説明

塗材用ローラー、塗り床材の均し用ローラー、及び塗材用ローラーのためのパイル生地

【課題】 専門家でなくても、塗り床材などの高粘度の塗材を簡単にきれいに均すことができる塗材用ローラーを提供することである。
【解決手段】
地組織5に、この地組織5に対して起立状態を保つ程度の剛性を有する合成樹脂製のループ6を起立させ、上記地組織5をローラー本体1に巻きつけて構成した塗材用ローラーであって、上記地組織5の巻きつけ状態で、上記個々のループ6で囲まれた面Aをローラー本体1の進行方向Bに交わる向きにした。

【発明の詳細な説明】
【技術分野】
【0001】
この発明は、床面や壁面などの塗工の際に用いる塗材用ローラーに関するものであり、特に、床表面を仕上げる塗り床材の均しに適したローラーと、それに用いるパイル生地に関するものである。
【背景技術】
【0002】
従来から、床面の耐久性や、防水性、クッション性などを上げるために高分子材料製の塗り床材を塗り、床表面を仕上げることが行なわれている。
上記塗り床材には、その目的によって様々な種類があるが、いずれを用いる場合も、床下地面上に数(mm)の厚みで表面を平らにした塗り床材の層を形成する必要がある。
このような塗り床材を用いて床面を仕上げるために、通常は床下地面上に高粘度の塗り床材を撒いてから、コテによってそれを広げて均すようにしていた。
【先行技術文献】
【特許文献】
【0003】
【特許文献1】特開2008−138087号公報
【特許文献2】特開平08−217837号公報
【発明の概要】
【発明が解決しようとする課題】
【0004】
上記のように、コテを用いれば、塗り床材を均して表面を均一にすることができる。ところが、左官職人などの専門家でなければコテを使いこなすことは難しく、誰でもが塗り床材をコテできれいに均すことができるわけではなかった。
そのため、例えば、工場の従業員が、工場の床に塗り床材を設ける場合には、塗装用ローラーを用いて塗り床材を塗り広げることがあった。
【0005】
しかし、通常の塗装用ローラーでは塗り床材を均すことはできなかった。

• **提供資料**
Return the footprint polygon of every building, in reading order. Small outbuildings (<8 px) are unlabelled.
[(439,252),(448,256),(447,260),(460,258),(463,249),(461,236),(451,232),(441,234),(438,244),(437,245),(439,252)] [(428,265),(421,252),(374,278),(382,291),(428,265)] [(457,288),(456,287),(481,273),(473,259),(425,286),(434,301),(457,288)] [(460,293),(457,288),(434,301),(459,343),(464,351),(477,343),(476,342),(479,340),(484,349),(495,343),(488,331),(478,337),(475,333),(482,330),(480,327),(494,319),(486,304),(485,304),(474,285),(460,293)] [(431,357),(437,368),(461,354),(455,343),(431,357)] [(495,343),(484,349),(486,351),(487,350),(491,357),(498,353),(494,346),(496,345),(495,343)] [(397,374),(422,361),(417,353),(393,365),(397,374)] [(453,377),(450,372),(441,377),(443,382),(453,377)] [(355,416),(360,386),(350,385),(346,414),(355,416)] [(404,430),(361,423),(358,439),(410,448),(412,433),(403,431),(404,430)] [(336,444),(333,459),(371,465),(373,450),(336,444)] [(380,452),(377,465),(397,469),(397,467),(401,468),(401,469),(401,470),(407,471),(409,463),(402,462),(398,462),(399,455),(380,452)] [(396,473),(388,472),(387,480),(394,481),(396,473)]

• **作業**
1. 塗材用ローラーの文書について、次の問いに答えてください。
(a) 従来、床下地面上に撒いた塗り床材は何を使って広げて均していたか。
(b) 塗り床材の層は床下地面上にどの程度の厚みで形成する必要があるか。
(c) 地組織に起立させるループは何でできているか。
2. 塗材用ローラーの文書のうち、「塗材用ローラー、塗り床材の均し用ローラー、及び塗材用ローラーのためのパイル生地」で始まり「行方向Bに交わる向きにした。」で終わる部分を一字も変えずに書き出してください。
3. 塗材用ローラーの文書を、最後の文の後から書き継いでください。
一覧は参照しなくてかまいません。

• **各作業の解答**
1.
(a) コテ
(b) 数(mm)
(c) 合成樹脂

2.
塗材用ローラー、塗り床材の均し用ローラー、及び塗材用ローラーのためのパイル生地

【課題】 専門家でなくても、塗り床材などの高粘度の塗材を簡単にきれいに均すことができる塗材用ローラーを提供することである。
【解決手段】
地組織5に、この地組織5に対して起立状態を保つ程度の剛性を有する合成樹脂製のループ6を起立させ、上記地組織5をローラー本体1に巻きつけて構成した塗材用ローラーであって、上記地組織5の巻きつけ状態で、上記個々のループ6で囲まれた面Aをローラー本体1の進行方向Bに交わる向きにした。

3.
なぜなら、通常の塗装時の塗膜は数〜数十(μm)であり、このような薄い塗膜を形成するための塗料は、塗り床材とは異なり低粘度の流体である。そして、低粘度の塗料を保持するローラーは、表面に直径が50(μm)程度の細い毛を備えたものであるが、このような細い毛は腰がないため、このような通常の塗装用ローラーを用いて塗り床材を均そうとしても、床面に撒いた粘度の高い塗り床材の表面では、ローラー表面に備えた細い毛が寝てしまい、ローラーが塗り床材上を滑ってしまうからである。
この発明の目的は、専門家でなくても、粘度の高い塗り床材などの塗材を簡単にきれいに均すことができる塗材用ローラーを提供することである。
【課題を解決するための手段】
【0006】
第1の発明は、地組織に、この地組織に対して起立状態を保つ程度の剛性を有する合成樹脂製のループを多数起立させ、上記地組織をローラー本体に巻きつけるとともに、その巻きつけ状態で、上記個々のループで囲まれた面をローラー本体の進行方向に交わる向きにしたことを特徴とする。
なお、上記ループが有する剛性は、上記起立させたループが塗材との相対移動の際に、ある程度の変形や移動をしながらも、起立状態を維持できる特性のことである。
但し、上記ループが起立状態を保てるか保てないかは、塗材の粘度によって異なるもので、本発明におけるループの剛性は、塗材の粘度に応じて相対的に決まるものである。
【0007】
第2の発明は、第1の発明を前提とし、上記地組織上に、複数のループを重複して設けたことを特徴とする。
第3の発明の、塗り床材の均し用ローラーは、上記請求項1または2に記載の塗材用ローラーからなることを特徴とする。
【0008】
第4の発明は、ローラー本体に巻き付けて用いる塗材用ローラーのためのパイル生地であって、地組織に、この地組織に対して起立状態を保つ程度の剛性を有する合成樹脂製のループを多数有していることを特徴とする。
【0009】
第5の発明のパイル生地は、第4の発明を前提とし、上記地組織上に有する多数のループ同士は、個々のループが独立せずに編目を形成して連なっていることを特徴とする。
【発明の効果】
【0010】
第1の発明の塗材用ローラーは、床面塗工に用いて塗り床材上を回転する際に、地組織に起立した各ループが、塗り床材を適度に移動させ、表面を均すことができる。
そのため、この発明の塗材用ローラーを用いれば、コテを扱う専門家でなくても、塗り床材を均して床面をきれいに仕上げることができる。
また、上記ループは剛性を備えているため、繰り返しの使用にも地組織上での起立状態を保つことができる。
【0011】
また、第1の発明の塗材用ローラーは、壁面などの模様付けローラーとして用いることもできる。すなわち、塗材用ローラーは地組織に起立した多数のループを有し、これらループは剛性を有することから、この多数のループの形態、形状を塗工表面に転写して、塗工表面に独特の意匠性模様を付与することができる。
さらに、起立状態を保持したループ間には、適度な隙間が保持されているので、洗浄によって、使用したローラーのループ間から塗材を簡単に取り除くことができる。
このように、ループの起立状態が維持されるとともに、使用後の塗材の除去が容易にできるので、このローラーを繰り返し利用することができ、経済的である。
【0012】
第2の発明は、ループを重複させることによってループの剛性を高め、ループの起立状態を維持することができる。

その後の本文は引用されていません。